2 February 2007


Hello, Ned Ludd here.

Almost 20 years ago I remember bumping into a close acquaintance at the university library. We had a brief 'how's uni' conversation, during which time he asked me several questions, and affirmed my responses with the odd "Right", "I see" and "That's great". As we wound up and he turned away I realised by the wire emanating from his left ear that he was wired for sound and probably hadn't heard a single word I said.

That was near the beginning of the portable music revolution, when we revelled in a technology known as the audio cassette, which many of today's mp3meisters have never even seen. Different time, then, but same issues--yet another nail in the coffin of civility and social interaction. Today I lined up at the local supermarket and both the shoppers in front of me were chained to their ipods. The first at least offered some grunt of acknowledgement to the checkout operator, the second was too immersed in the metronomic pounding in his ear drums to even be that gracious. In other public places such as trains and fast-food joints, basic civilities like after yous, pleases and excuse mes are passing into oblivion as increasing numbers of people have their ears shut off to the outside world, and their minds soon follow.

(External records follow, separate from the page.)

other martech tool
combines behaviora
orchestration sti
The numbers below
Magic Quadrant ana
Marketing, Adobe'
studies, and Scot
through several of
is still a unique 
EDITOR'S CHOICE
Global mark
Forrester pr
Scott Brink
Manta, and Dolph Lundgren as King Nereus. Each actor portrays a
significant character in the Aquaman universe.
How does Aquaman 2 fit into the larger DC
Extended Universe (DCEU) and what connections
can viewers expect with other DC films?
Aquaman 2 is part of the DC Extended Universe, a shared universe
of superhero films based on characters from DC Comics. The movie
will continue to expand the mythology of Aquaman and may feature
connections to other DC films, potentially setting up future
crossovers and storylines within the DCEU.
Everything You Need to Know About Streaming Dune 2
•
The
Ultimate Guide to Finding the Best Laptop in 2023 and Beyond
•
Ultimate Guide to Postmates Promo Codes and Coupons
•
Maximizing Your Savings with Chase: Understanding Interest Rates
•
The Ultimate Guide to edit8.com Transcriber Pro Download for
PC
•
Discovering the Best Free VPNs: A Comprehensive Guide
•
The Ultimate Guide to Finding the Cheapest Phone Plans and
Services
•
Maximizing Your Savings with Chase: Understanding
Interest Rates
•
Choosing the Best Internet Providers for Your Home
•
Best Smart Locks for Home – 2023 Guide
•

Whilst I am a technology junkie, I cannot understand how this can possibly be seen as progress. Let's catch it whilst it's still a trend and before it becomes normal. Let's reinforce the notion that it is simply rude to be wearing headphones whilst talking to people, and even when in a public situation where incidental conversation might occur. I know that many communications courses teach people to talk less and listen more, but I think they mean 'to each other'!